■ **Detalles del problema**:
Según el texto proporcionado, ¿quiénes participaron en el grupo interinstitucional que llevó la investigación? Enuméralos todos.

■ **Texto proporcionado**:

Si se tuviera que definir en tres palabras aquella investigación, la expresión adecuada sería “incertidumbre y escepticismo”. Se formó un grupo interinstitucional para llevar la investigación, que cinco años después no terminaba y en la cual participaron autoridades federales, estatales, eclesiásticos destacados y diputados jaliscienses.

Durante años, diversos sectores de la sociedad han opinado que la investigación quedó coja, y sostienen que Posadas Ocampo tenía información acerca de los vínculos entre el narcotráfico y diversos funcionarios públicos. En aquella indagación, se llegaron a detener a unos cincuenta sospechosos, se decomisaron arsenales en manos del narco y se encontraron varias casas de seguridad.

Pero aquel suceso desdichado de mayo de 1993 era parte de una ruta de violencia: seis meses antes, en noviembre de 1992, en la misma Guadalajara, el grupo de los Arellano había intentado matar al “Chapo” Guzmán, tiroteanto su auto, en las cercanías de la avenida Mariano Otero. A su vez, “El Chapo” y “El Güero” Palma, su lugarteniente, habían organizado un operativo con 40 sujetos armados, quienes llegaron a bordo de un camión Torton, para dar muerte a Francisco Javier y Ramón Arellano Félix, que se encontraban en la discoteca Christine, el 8 de noviembre de 1992, sin lograr su objetivo, pero matando a seis personas e hiriendo a otras tres.

La larga cadena de las muertes causadas por las batallas del narco empezaba a aflorar.

■ **Material extraído**:

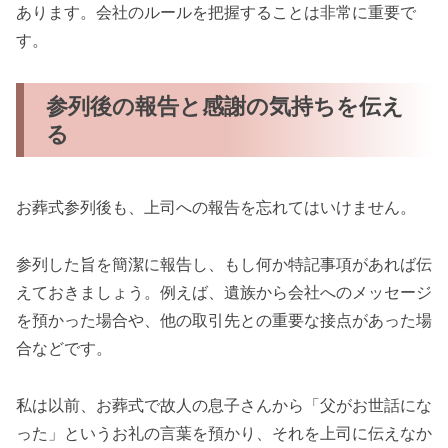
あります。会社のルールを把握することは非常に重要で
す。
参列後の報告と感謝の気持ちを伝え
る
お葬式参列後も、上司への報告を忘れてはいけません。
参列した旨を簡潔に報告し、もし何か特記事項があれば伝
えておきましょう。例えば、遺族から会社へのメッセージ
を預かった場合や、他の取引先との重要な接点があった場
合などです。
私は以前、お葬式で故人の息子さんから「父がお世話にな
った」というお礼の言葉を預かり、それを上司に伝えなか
---
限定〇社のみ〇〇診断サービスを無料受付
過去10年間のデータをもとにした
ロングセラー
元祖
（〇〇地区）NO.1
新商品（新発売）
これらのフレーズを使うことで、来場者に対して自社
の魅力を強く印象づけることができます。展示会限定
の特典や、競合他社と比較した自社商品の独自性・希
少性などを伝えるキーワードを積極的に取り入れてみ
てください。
...
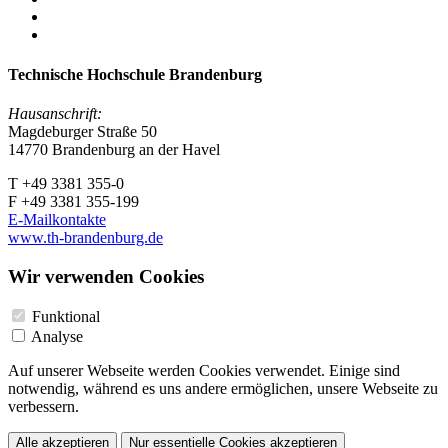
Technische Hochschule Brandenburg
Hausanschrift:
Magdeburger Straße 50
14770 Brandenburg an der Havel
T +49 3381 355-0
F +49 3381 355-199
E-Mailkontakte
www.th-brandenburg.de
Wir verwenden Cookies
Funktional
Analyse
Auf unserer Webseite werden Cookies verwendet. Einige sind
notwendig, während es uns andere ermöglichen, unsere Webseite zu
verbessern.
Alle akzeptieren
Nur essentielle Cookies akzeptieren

■ **Resultado de la tarea**:
- Autoridades federales
- Autoridades estatales
- Eclesiásticos destacados
- Diputados jaliscienses